En vieux bourlingueur du langage Swift, Grégoire Lhotellier viendra nous présenter les séquences et les collections du nouveau langage d’Apple. Il nous briefera sur l’essentiel de ce qu’il faut en savoir et ce qu’elles changent par rapport à leurs équivalent Objective-C.
A talk I gave at Scala Days San Francisco March 2015
http://workday.github.io/scala/2015/03/17/scala-days-improving-correctness-with-types/
This talk is aimed at Scala developers with a background in object oriented programming who want to learn new ways to use types to improve the correctness of their code. It introduces the topic in a practical fashion, concentrating on the “easy wins” developers can apply to their code today.
http://event.scaladays.org/scaladays-sanfran-2015#!#schedulePopupExtras-6553
Strata Presentation: One Billion Objects in 2GB: Big Data Analytics on Small ...randyguck
Slides from my Strata+Hadoop 2015 Conference session titled: One Billion Objects in 2GB: Big Data Analytics on Small Clusters with Doradus OLAP. This talk describes the Doradus OLAP query/storage engine, which is an open source module that runs on top of the Cassandra NoSQL DB. Among the benefits of this service is fast data loading, a rich query language with full text and graph query features, and very dense data storage. See the Notes section for details on each slide.
Altitude NY 2018: Leveraging Log Streaming to Build the Best Dashboards, EverFastly
If knowing is half the battle, having the most information available is the best way to win. Using real-time log streaming and a knowledge of the data passing through the system, metrics can provide more depth and breadth in to the goings on requests as they pass through various parts of the stack. This session will cover the difference between logging and metrics, writing JSON and Influx Line Protocol in VCL, and building out dashboards to give deeper insights (and more importantly, alerting) on requests and responses at the edge.
Wprowadzenie do technologii Big Data / Intro to Big Data EcosystemSages
Introduction to Hadoop Map Reduce, Pig, Hive and Ambari technologies.
Workshop deck prepared and presented on September 5th 2015 by Radosław Stankiewicz.
During that the day participants had also the possibility to go through prepared tutorials and test their analysis on real cluster.

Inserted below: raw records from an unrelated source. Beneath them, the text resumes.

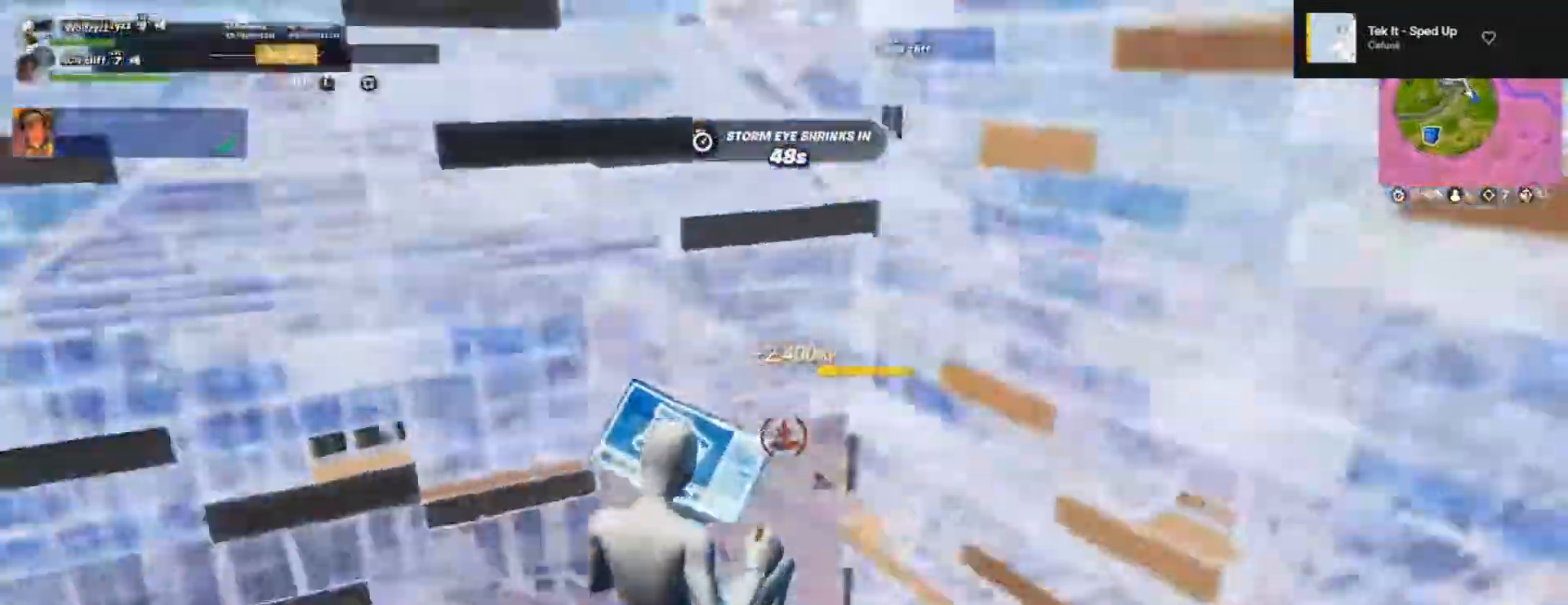
{"buttons": ["CROSS", "R1", "R2"], "left_stick": "down", "right_stick": "left", "events": [[133, "right_stick", "left"], [183, "R2", "down"], [417, "left_stick", "down"]]}
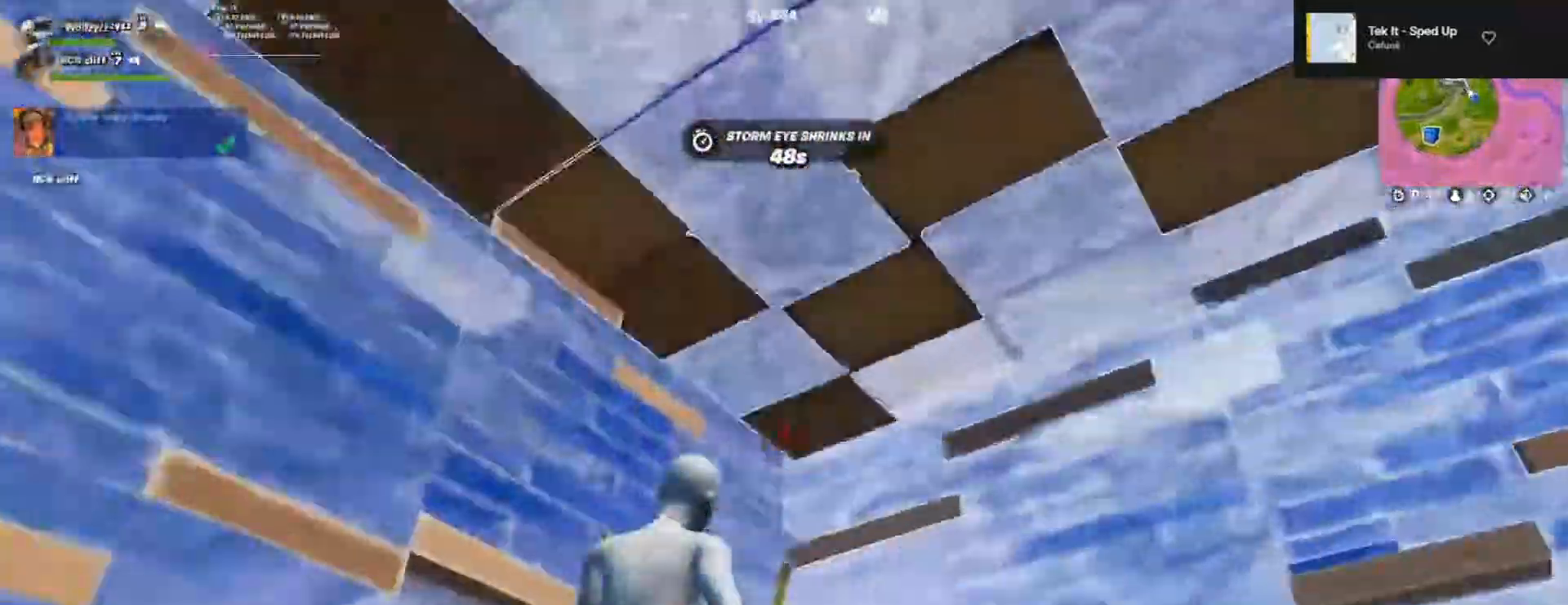
{"buttons": ["CROSS"], "left_stick": "right", "right_stick": "center", "events": [[17, "L1", "down"], [50, "R1", "up"], [67, "R2", "up"], [83, "R3", "down"], [83, "right_stick", "down-left"], [100, "L1", "up"], [117, "left_stick", "down-right"], [183, "R3", "up"], [217, "L1", "down"], [217, "left_stick", "right"], [283, "right_stick", "left"], [333, "L1", "up"], [400, "L1", "down"], [467, "L1", "up"], [500, "right_stick", "center"]]}
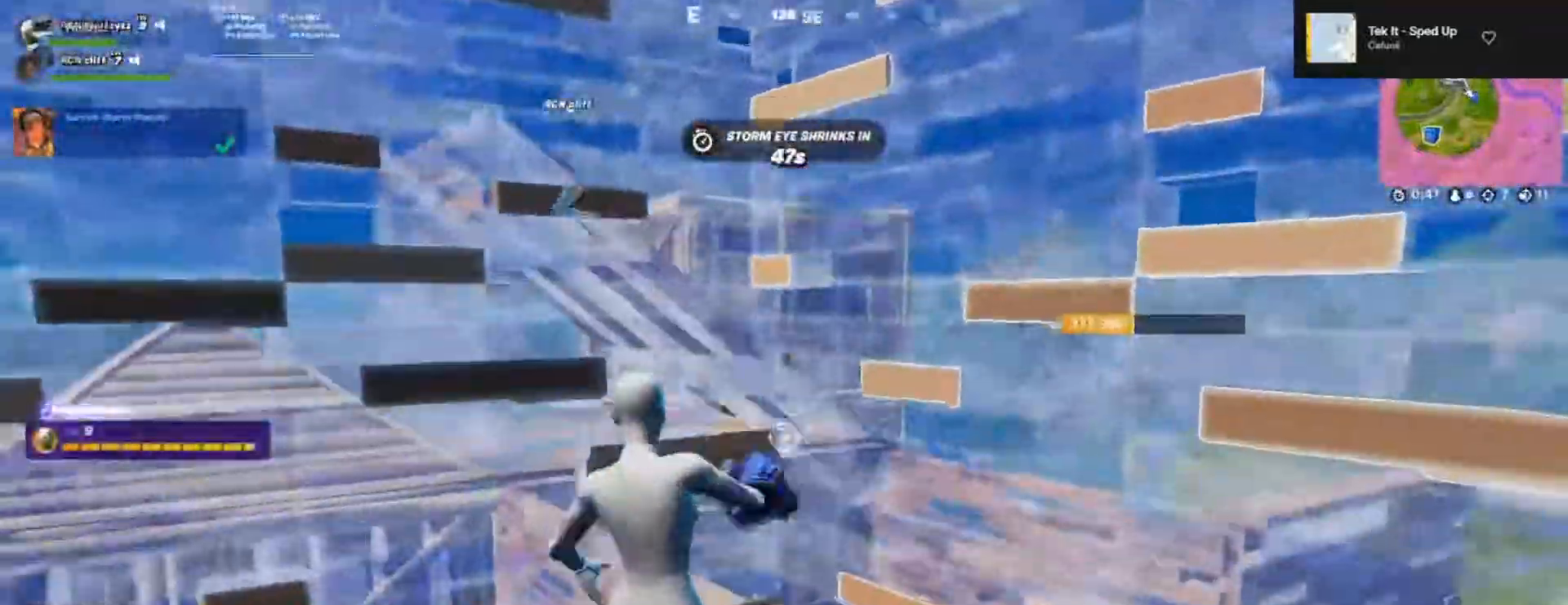
{"buttons": ["CROSS", "R2"], "left_stick": "center", "right_stick": "center", "events": [[33, "L1", "down"], [33, "left_stick", "center"], [133, "L1", "up"], [150, "right_stick", "down-left"], [200, "L1", "down"], [283, "L1", "up"], [300, "R2", "down"], [333, "right_stick", "center"]]}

Deze presentatie is gegeven tijdens de KScope conferentie 2012
Spreker: Luc Bors
Titel: How to Bring Common UI Patterns to ADF
Onderwerp: Fusion Middleware - Subonderwerp: ADF
Eindgebruikers van bedrijfsapplicaties eisen dezelfde gebruikerservaring die ze kennen van bijvoorbeeld office applicaties en applicaties op het internet. Functies zoals bookmarking, favorieten en het werken met tabs wordt graag gezien in de dagelijkse werk. Het zoekmechanisme van Google, dat suggesties toont op basis van de ingevoerde tekst, is zo ´gewoon´ dat mensen dit in elke applicatie terug willen zien. Twitter en Facebook geven automatisch aan dat je nieuwe berichten hebt zonder dat je daar zelf eerst om moet vragen, dat gebruikers de normaalste zaak van de wereld vinden. Er zijn nog veel meer van deze UI patterns. In deze sessie leer je hoe een aantal van deze UI patterns in je ADF applicatie kunt inbouwen waardoor de eindgebruiker beschikking krijgt over bekende en vanzelfsprekende features. Dit zal leiden tot een snellere acceptatie van de applicatie en prettigere gebruikerservaring.
Artificia Intellicence and XPath Extension FunctionsOctavian Nadolu
The purpose of this presentation is to provide an overview of how you can use AI from XSLT, XQuery, Schematron, or XML Refactoring operations, the potential benefits of using AI, and some of the challenges we face.
AI Pilot Review: The World’s First Virtual Assistant Marketing SuiteGoogle
AI Pilot Review: The World’s First Virtual Assistant Marketing Suite
👉👉 Click Here To Get More Info 👇👇
https://sumonreview.com/ai-pilot-review/
AI Pilot Review: Key Features
✅Deploy AI expert bots in Any Niche With Just A Click
✅With one keyword, generate complete funnels, websites, landing pages, and more.
✅More than 85 AI features are included in the AI pilot.
✅No setup or configuration; use your voice (like Siri) to do whatever you want.
✅You Can Use AI Pilot To Create your version of AI Pilot And Charge People For It…
✅ZERO Manual Work With AI Pilot. Never write, Design, Or Code Again.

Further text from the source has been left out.